Although Thordarson was born in Centralia, when he came to Auburn he was for his adopted city all the way.

For many years, Thordarson was in charge of the Auburn School District’s bus system.

In keeping his eye on King County Metro, Backus said, Thordarson brought additional bus stops to the 180 line and services to residents of Lakeland Hills. Backus described the pride Thordarson took in riding the bus to King County Metro board meetings, where he’d ask of every member: “How’d you get here? I took the bus.’ ”

In 2004 Thordarson received a Hometown Hero award for his work with the Auburn Optimists Club, for his many years as a member of the board of the Auburn Good Ol’ Days Committee and his work with the school district.

“First time I met him was 40 years ago when he was running the parade for Auburn Days … and I showed up late, but he managed to find a place for me in the parade,” Councilman Rich Wagner said in a video. “That was typical of how he could just get the job done, and when he joined the council he was that way, too. From his long experience running the school district bus system, he knew every corner of the city, and much around the city because the school district’s bigger. I will miss Roger, mostly for his ability to get the job done.”

Connie Henke became fast friends with Thordarson from the day he first sat on the committee for the Good Ol’ Days festival and said he would chair the parade.

“His report was always … ‘There will be a parade,’ ” Henke said of the man who called her Sparkplug. “I’m not even sure why he came to the meetings, other than to see what was going on.”

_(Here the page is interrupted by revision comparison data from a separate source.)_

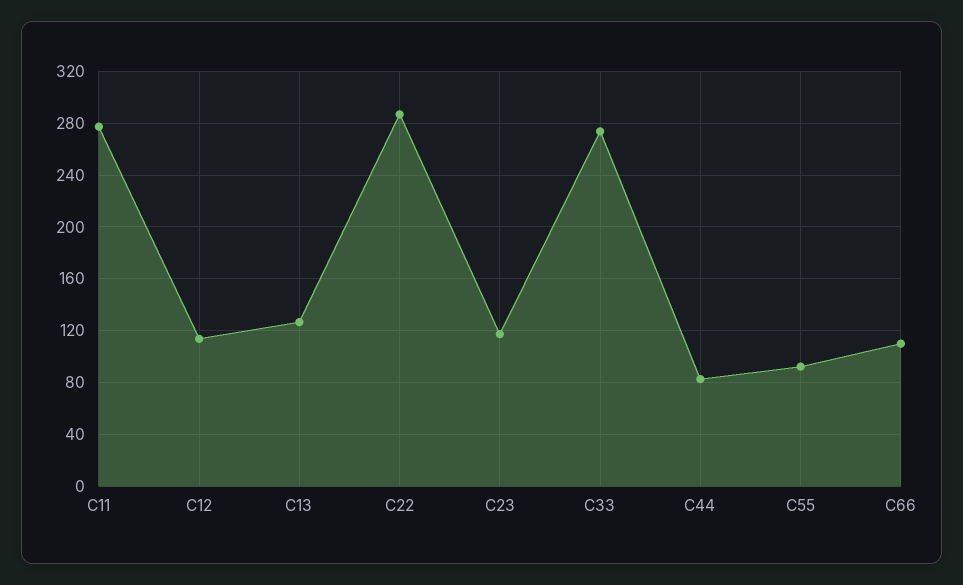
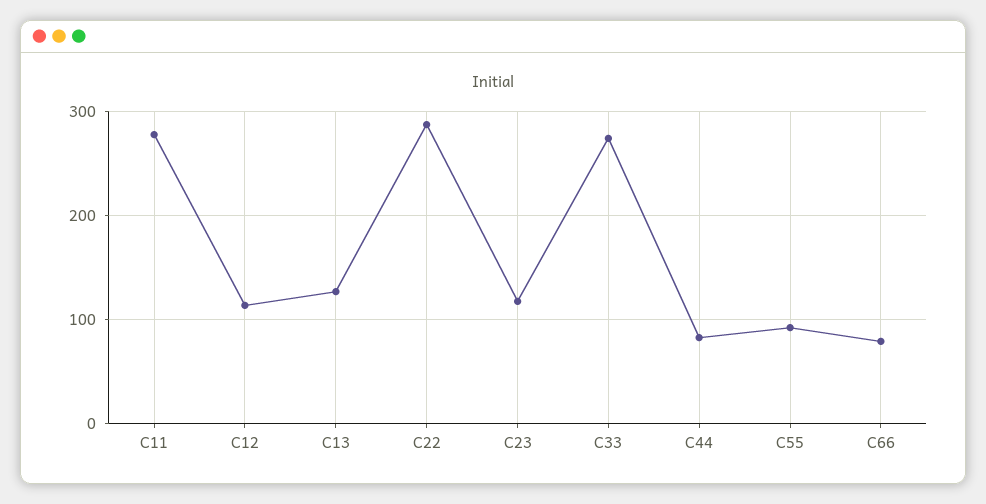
  {
    "C11": 275,
    "C12": 115,
    "C13": 125,
    "C22": 285,
    "C23": 115,
    "C33": 275,
    "C44": 85,
    "C55": 90,
-   "C66": 110
+   "C66": 80
  }

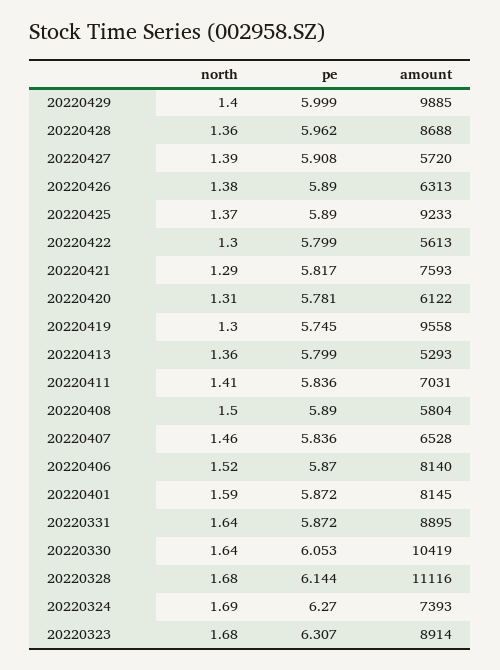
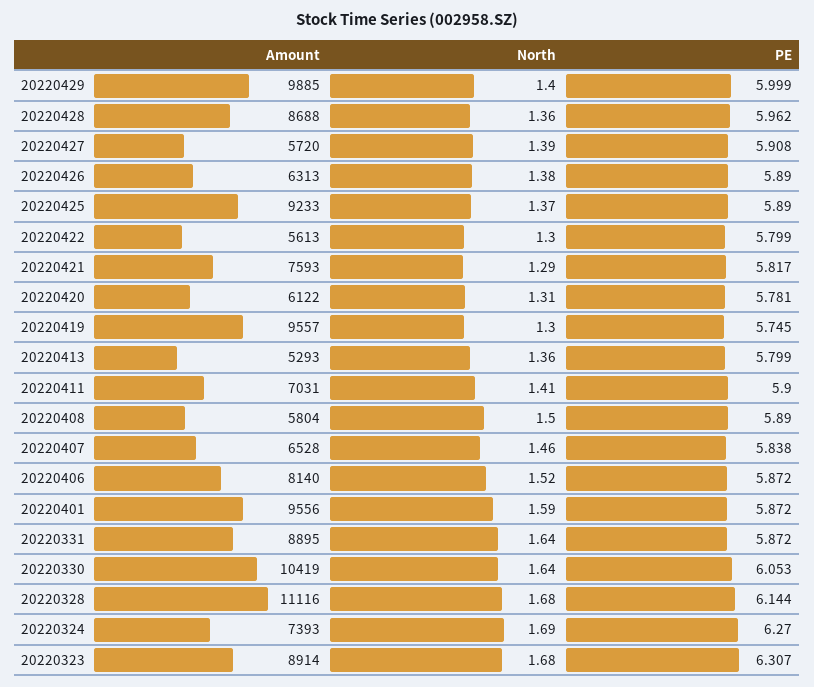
  {
    "north": {
      "20220429": 1.4,
      "20220428": 1.36,
      "20220427": 1.39,
      "20220426": 1.38,
      "20220425": 1.37,
      "20220422": 1.3,
      "20220421": 1.29,
      "20220420": 1.31,
      "20220419": 1.3,
      "20220413": 1.36,
      "20220411": 1.41,
      "20220408": 1.5,
      "20220407": 1.46,
      "20220406": 1.52,
      "20220401": 1.59,
      "20220331": 1.64,
      "20220330": 1.64,
      "20220328": 1.68,
      "20220324": 1.69,
      "20220323": 1.68
    },
    "pe": {
      "20220429": 5.999,
      "20220428": 5.962,
      "20220427": 5.908,
      "20220426": 5.89,
      "20220425": 5.89,
      "20220422": 5.799,
      "20220421": 5.817,
      "20220420": 5.781,
      "20220419": 5.745,
      "20220413": 5.799,
-     "20220411": 5.836,
+     "20220411": 5.9,
      "20220408": 5.89,
-     "20220407": 5.836,
+     "20220407": 5.838,
-     "20220406": 5.87,
+     "20220406": 5.872,
      "20220401": 5.872,
      "20220331": 5.872,
      "20220330": 6.053,
      "20220328": 6.144,
      "20220324": 6.27,
      "20220323": 6.307
    },
    "amount": {
      "20220429": 9885,
      "20220428": 8688,
      "20220427": 5720,
      "20220426": 6313,
      "20220425": 9233,
      "20220422": 5613,
      "20220421": 7593,
      "20220420": 6122,
-     "20220419": 9558,
+     "20220419": 9557,
      "20220413": 5293,
      "20220411": 7031,
      "20220408": 5804,
      "20220407": 6528,
      "20220406": 8140,
-     "20220401": 8145,
+     "20220401": 9556,
      "20220331": 8895,
      "20220330": 10419,
      "20220328": 11116,
      "20220324": 7393,
      "20220323": 8914
    }
  }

Thordarson and his late wife, Margaret, had three daughters, Henke said. Years after Margaret died, he married Marcia.

“I loved the guy. He was a brat, but I loved him,” Henke said of the man she called ‘Roger Stop It,’ because he was always finding ways to get her in trouble.

“He was a great guy, and he had that schmoopy grin. And he always hung up on you, he never finished saying goodbye. He always had my back, and he would be my champion if I needed it. That’s who he was – if it was right, he was in it,” Henke said.